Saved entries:
☆ ☆ ☆ ☆
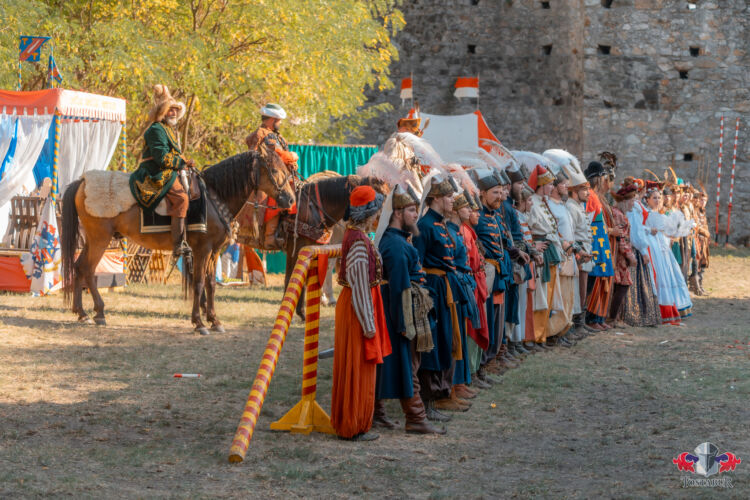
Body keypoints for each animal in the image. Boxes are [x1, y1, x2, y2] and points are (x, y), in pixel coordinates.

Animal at [61, 148, 296, 336]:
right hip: (100, 239)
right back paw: (99, 312)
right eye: (275, 171)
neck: (214, 197)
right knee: (88, 269)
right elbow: (199, 283)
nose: (291, 199)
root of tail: (82, 181)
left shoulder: (214, 252)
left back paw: (82, 313)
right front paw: (199, 323)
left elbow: (211, 284)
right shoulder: (202, 250)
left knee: (79, 267)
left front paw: (214, 320)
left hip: (93, 240)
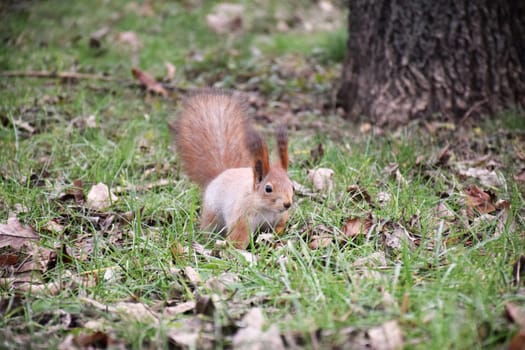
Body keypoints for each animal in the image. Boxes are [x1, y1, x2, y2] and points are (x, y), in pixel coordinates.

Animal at [172, 90, 294, 249]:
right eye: (268, 189)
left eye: (292, 186)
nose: (287, 204)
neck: (266, 209)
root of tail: (221, 174)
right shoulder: (243, 218)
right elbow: (238, 237)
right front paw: (236, 250)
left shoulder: (279, 218)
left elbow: (279, 228)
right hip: (212, 214)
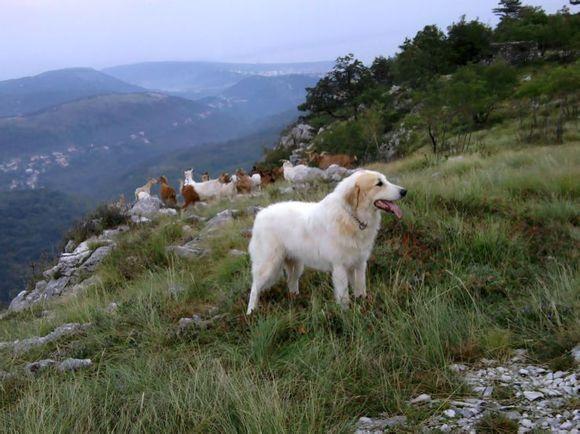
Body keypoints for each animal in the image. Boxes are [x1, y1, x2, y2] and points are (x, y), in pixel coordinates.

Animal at [247, 168, 406, 314]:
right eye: (379, 184)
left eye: (385, 180)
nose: (404, 191)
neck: (352, 218)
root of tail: (261, 213)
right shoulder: (340, 267)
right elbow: (344, 296)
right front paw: (346, 315)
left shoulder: (359, 264)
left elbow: (361, 289)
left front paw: (363, 305)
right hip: (268, 265)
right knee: (254, 288)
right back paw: (251, 313)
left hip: (296, 265)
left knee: (291, 282)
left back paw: (295, 299)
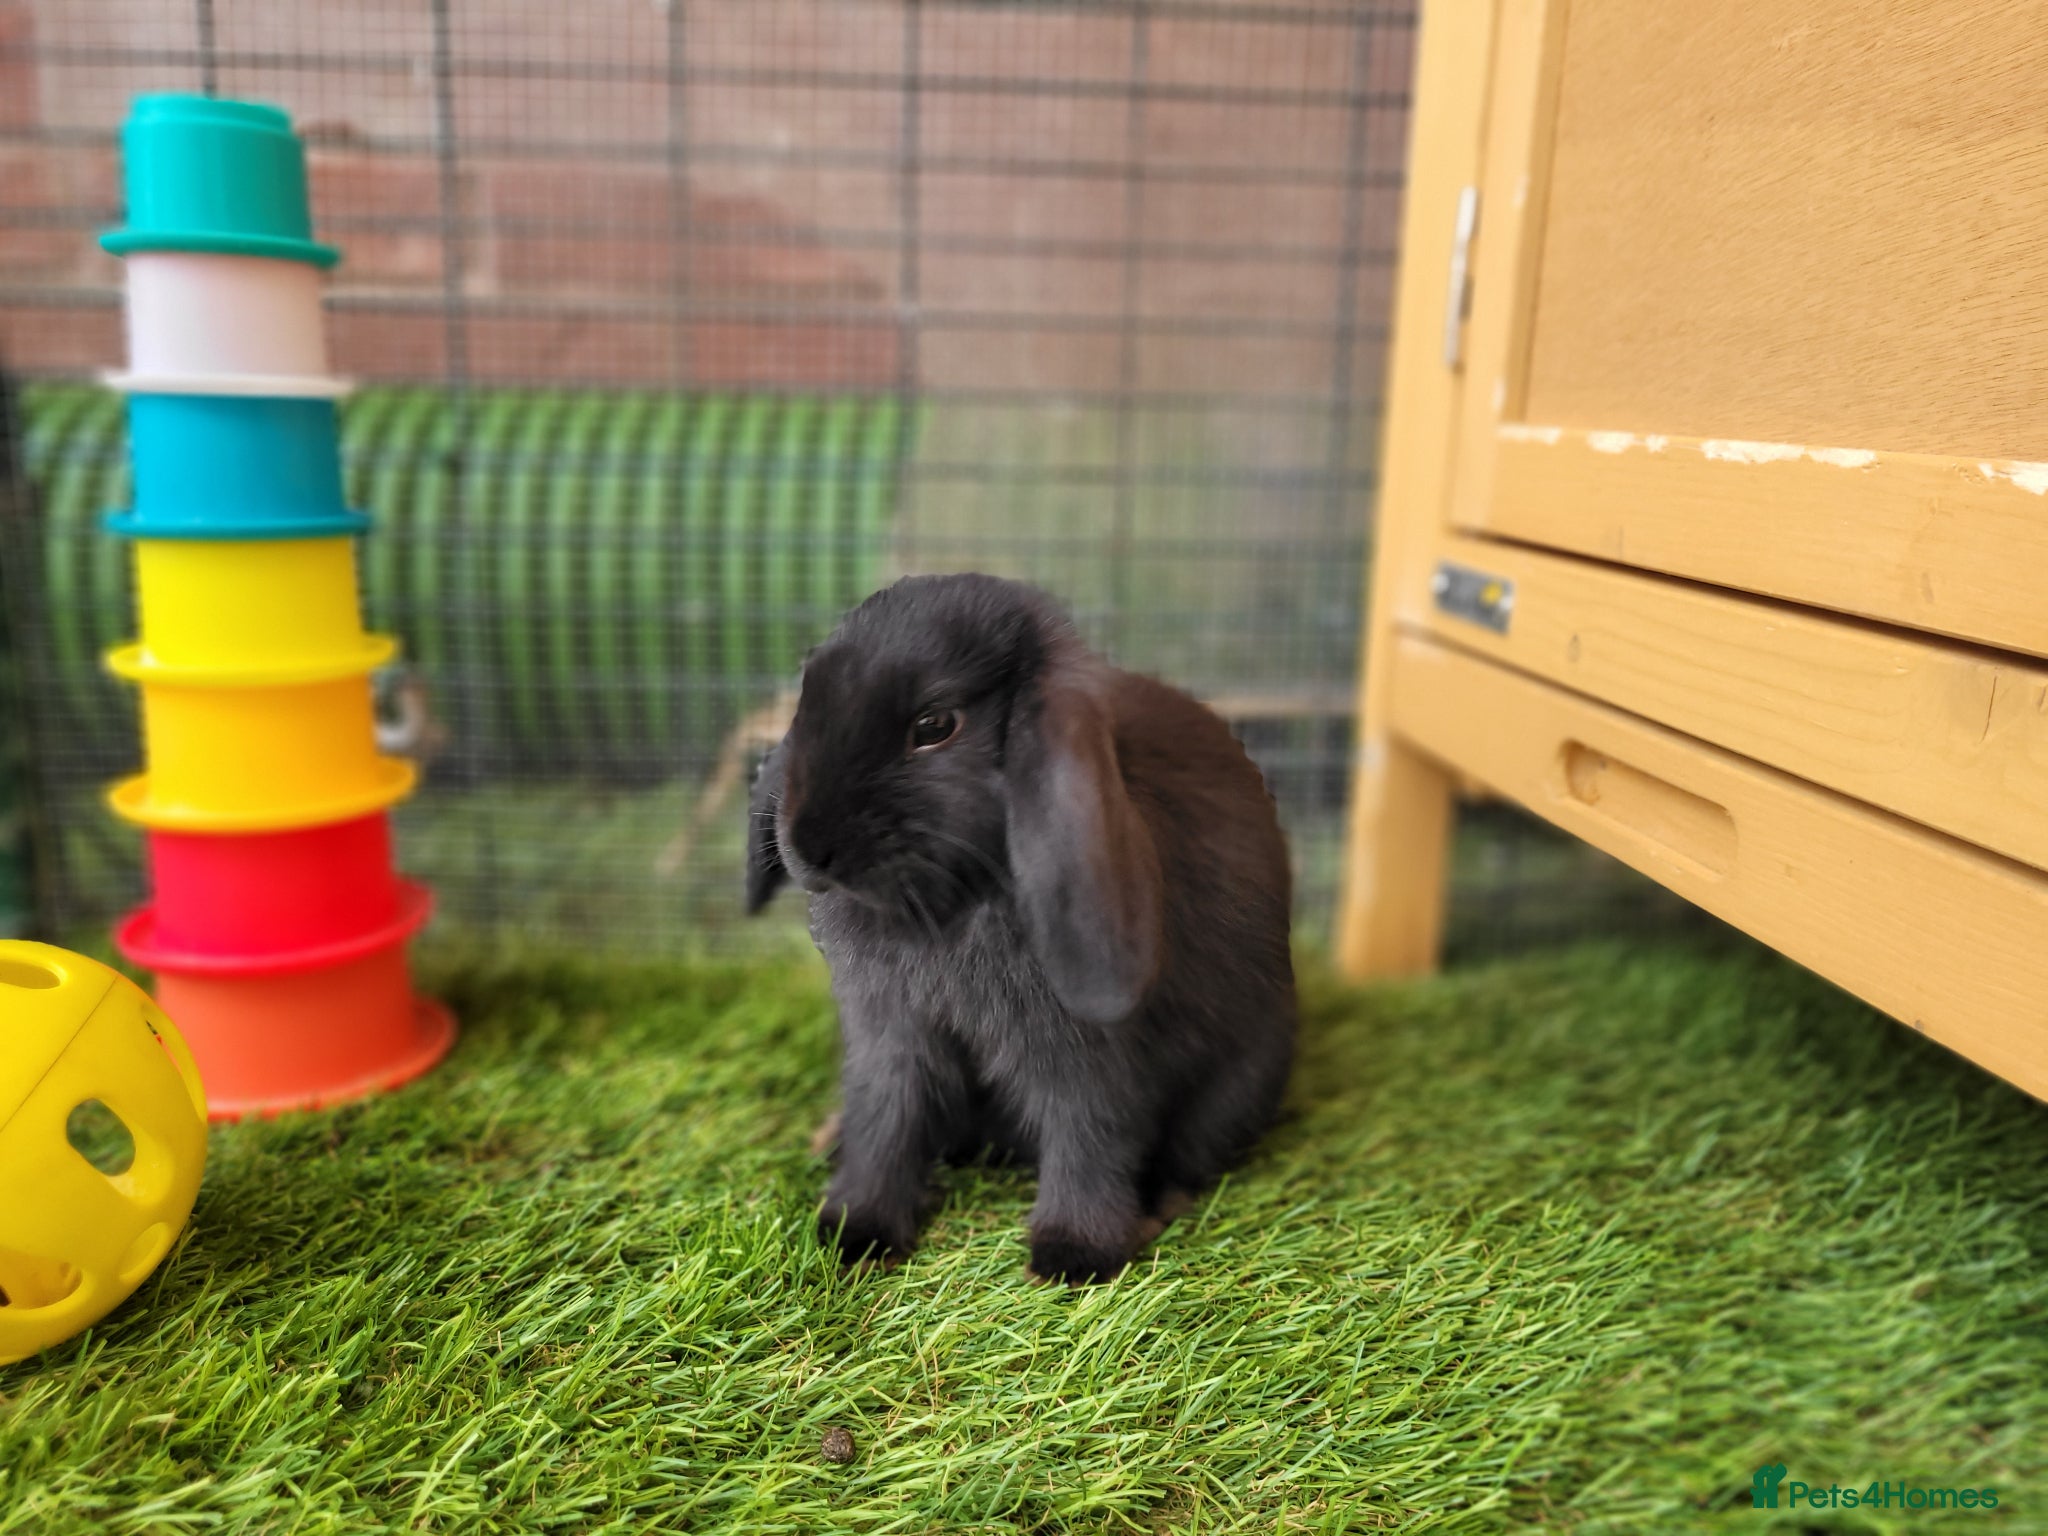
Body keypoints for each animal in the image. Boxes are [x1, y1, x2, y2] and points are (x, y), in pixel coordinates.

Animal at [746, 573, 1295, 1283]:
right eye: (808, 696)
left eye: (935, 725)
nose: (809, 846)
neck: (949, 902)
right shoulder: (890, 1040)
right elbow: (886, 1124)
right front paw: (854, 1234)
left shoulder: (1087, 1056)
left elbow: (1089, 1135)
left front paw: (1072, 1258)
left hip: (1235, 1090)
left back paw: (1155, 1210)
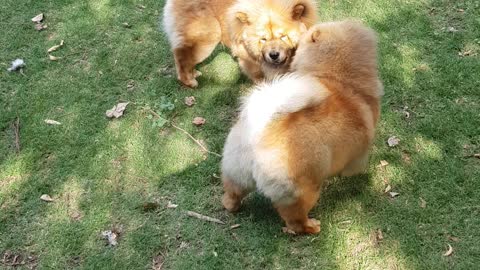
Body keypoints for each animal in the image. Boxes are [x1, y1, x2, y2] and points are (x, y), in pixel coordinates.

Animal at [163, 0, 316, 87]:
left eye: (283, 37)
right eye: (263, 39)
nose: (273, 55)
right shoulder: (246, 56)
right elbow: (258, 74)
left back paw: (193, 74)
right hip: (208, 38)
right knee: (182, 56)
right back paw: (189, 81)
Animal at [220, 20, 382, 233]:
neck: (336, 77)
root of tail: (261, 130)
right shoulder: (359, 152)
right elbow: (355, 166)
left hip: (236, 171)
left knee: (231, 196)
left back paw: (232, 206)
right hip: (305, 189)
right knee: (295, 221)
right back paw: (312, 227)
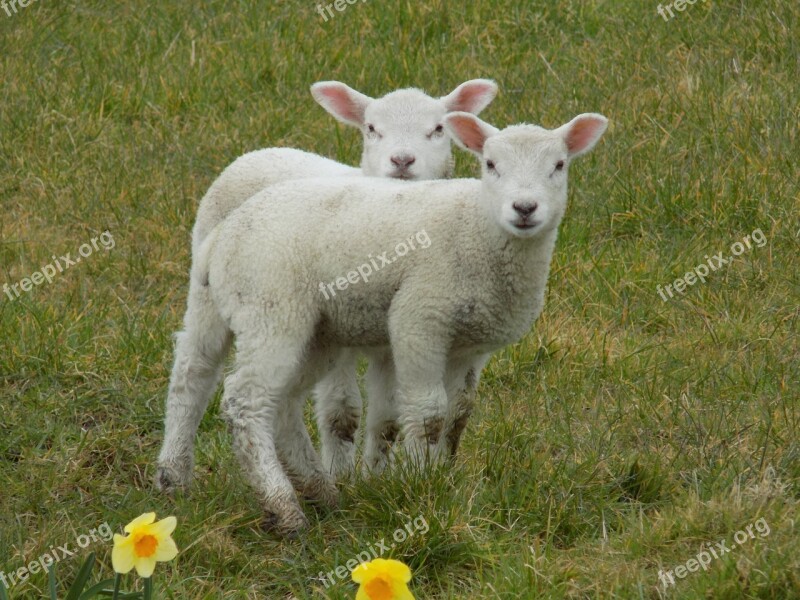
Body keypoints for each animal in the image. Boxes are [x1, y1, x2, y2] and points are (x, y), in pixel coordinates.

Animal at [155, 78, 500, 492]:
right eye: (371, 129)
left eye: (437, 130)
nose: (402, 161)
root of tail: (260, 151)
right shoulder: (342, 330)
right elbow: (342, 413)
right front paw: (342, 477)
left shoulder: (403, 344)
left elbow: (399, 419)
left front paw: (380, 479)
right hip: (209, 287)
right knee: (194, 368)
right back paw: (174, 472)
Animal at [186, 110, 608, 532]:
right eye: (490, 164)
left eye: (559, 165)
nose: (524, 208)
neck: (477, 228)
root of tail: (225, 232)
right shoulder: (420, 315)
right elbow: (430, 414)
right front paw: (422, 486)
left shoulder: (470, 344)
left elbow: (459, 414)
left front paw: (444, 475)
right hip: (269, 306)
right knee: (241, 398)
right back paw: (282, 507)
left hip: (315, 332)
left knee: (284, 403)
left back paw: (321, 492)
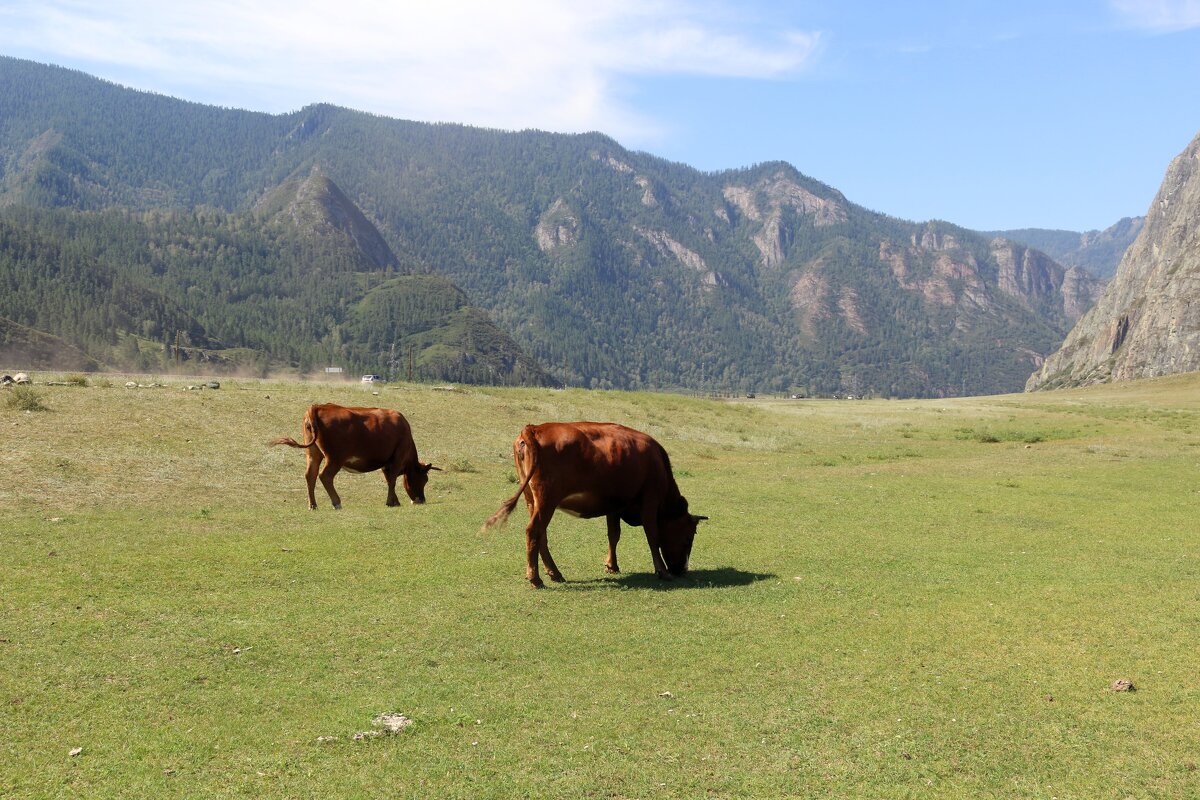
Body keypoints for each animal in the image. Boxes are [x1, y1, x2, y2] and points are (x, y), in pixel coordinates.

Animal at [270, 402, 439, 510]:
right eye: (424, 479)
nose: (421, 500)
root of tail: (318, 406)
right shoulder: (397, 458)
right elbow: (391, 480)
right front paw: (391, 502)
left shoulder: (386, 463)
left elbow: (388, 480)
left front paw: (394, 501)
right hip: (335, 458)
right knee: (325, 476)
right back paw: (336, 502)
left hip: (313, 454)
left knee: (310, 475)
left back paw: (313, 505)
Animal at [480, 422, 700, 585]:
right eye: (688, 538)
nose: (682, 570)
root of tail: (534, 428)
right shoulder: (650, 499)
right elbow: (652, 536)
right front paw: (662, 571)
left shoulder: (615, 505)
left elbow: (614, 534)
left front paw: (612, 566)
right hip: (546, 500)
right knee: (534, 531)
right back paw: (535, 578)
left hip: (532, 500)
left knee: (541, 534)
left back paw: (554, 573)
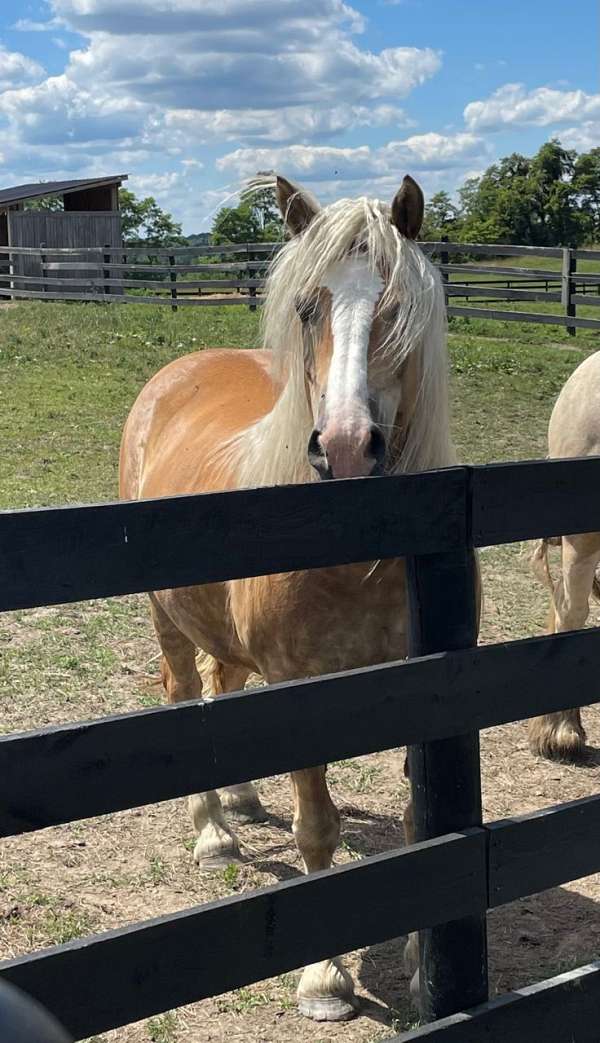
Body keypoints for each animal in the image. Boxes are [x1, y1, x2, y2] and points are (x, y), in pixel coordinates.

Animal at [118, 175, 454, 1022]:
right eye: (307, 308)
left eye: (396, 305)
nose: (345, 446)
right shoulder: (302, 691)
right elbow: (317, 832)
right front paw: (325, 980)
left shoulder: (423, 689)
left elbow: (417, 824)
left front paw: (418, 964)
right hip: (167, 617)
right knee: (184, 694)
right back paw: (213, 834)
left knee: (226, 693)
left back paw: (240, 799)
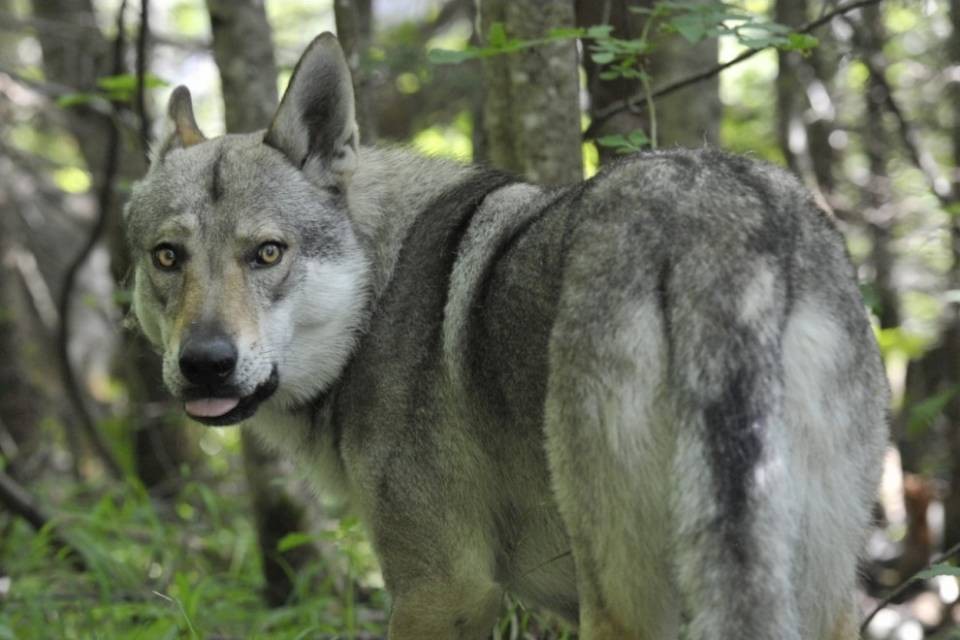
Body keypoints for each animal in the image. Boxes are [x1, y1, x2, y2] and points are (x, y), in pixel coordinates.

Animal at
☆ ☆ ☆ ☆
TASK TO CARRY OUT - Once the line with "right shoulder: (359, 152)" is found above, transcribe each line from it through the line with "right elbow: (317, 832)", exactly, and omit the pictures.

EXERCISE SOLUTION -
right shoulder: (359, 152)
right elbow: (355, 166)
left hip: (236, 171)
left knee: (231, 196)
left back paw: (232, 206)
right hip: (305, 189)
right knee: (295, 221)
right back paw: (312, 227)
Body keypoints for each animal in the image. Boxes are [x1, y1, x2, y2] and points are (x, y), in pixel coordinates.

Animal at [155, 78, 500, 492]:
right eye: (371, 129)
left eye: (437, 130)
nose: (402, 161)
root of tail: (260, 151)
right shoulder: (342, 330)
right elbow: (342, 413)
right front paw: (342, 477)
left shoulder: (403, 344)
left elbow: (399, 419)
left front paw: (380, 479)
right hip: (209, 287)
right knee: (194, 368)
right back paw: (174, 472)
Animal at [186, 110, 608, 532]:
right eye: (490, 164)
left eye: (559, 165)
nose: (524, 208)
neck: (477, 228)
root of tail: (225, 232)
right shoulder: (420, 315)
right elbow: (430, 414)
right front paw: (422, 486)
left shoulder: (470, 344)
left elbow: (459, 414)
left front paw: (444, 475)
right hip: (269, 306)
right knee: (241, 398)
right back paw: (282, 507)
left hip: (315, 332)
left knee: (284, 403)
left back paw: (321, 492)
Body keypoints for each animal in the image. Boxes are [x1, y1, x2, y2] and points are (x, y), in pixel coordinates.

Animal at [270, 402, 439, 510]:
right eye: (424, 479)
nose: (421, 500)
root of tail: (318, 406)
right shoulder: (397, 458)
right elbow: (391, 480)
right front paw: (391, 502)
left shoulder: (386, 463)
left elbow: (388, 480)
left front paw: (394, 501)
right hip: (335, 458)
right knee: (325, 476)
right back paw: (336, 502)
left hip: (313, 454)
left knee: (310, 475)
left back paw: (313, 505)
Animal at [480, 422, 700, 585]:
right eye: (688, 538)
nose: (682, 570)
root of tail: (534, 428)
right shoulder: (650, 499)
right elbow: (652, 536)
right front paw: (662, 571)
left shoulder: (615, 505)
left elbow: (614, 534)
left front paw: (612, 566)
right hip: (546, 500)
right knee: (534, 531)
right back paw: (535, 578)
left hip: (532, 500)
left knee: (541, 534)
left back paw: (554, 573)
Body keypoints for each animal in the image. Boxes are [x1, y1, x2, y2] and points are (x, y), in pixel coordinates.

Animal at [118, 175, 454, 1022]:
right eye: (307, 308)
left eye: (396, 305)
nose: (345, 446)
right shoulder: (302, 691)
right elbow: (317, 832)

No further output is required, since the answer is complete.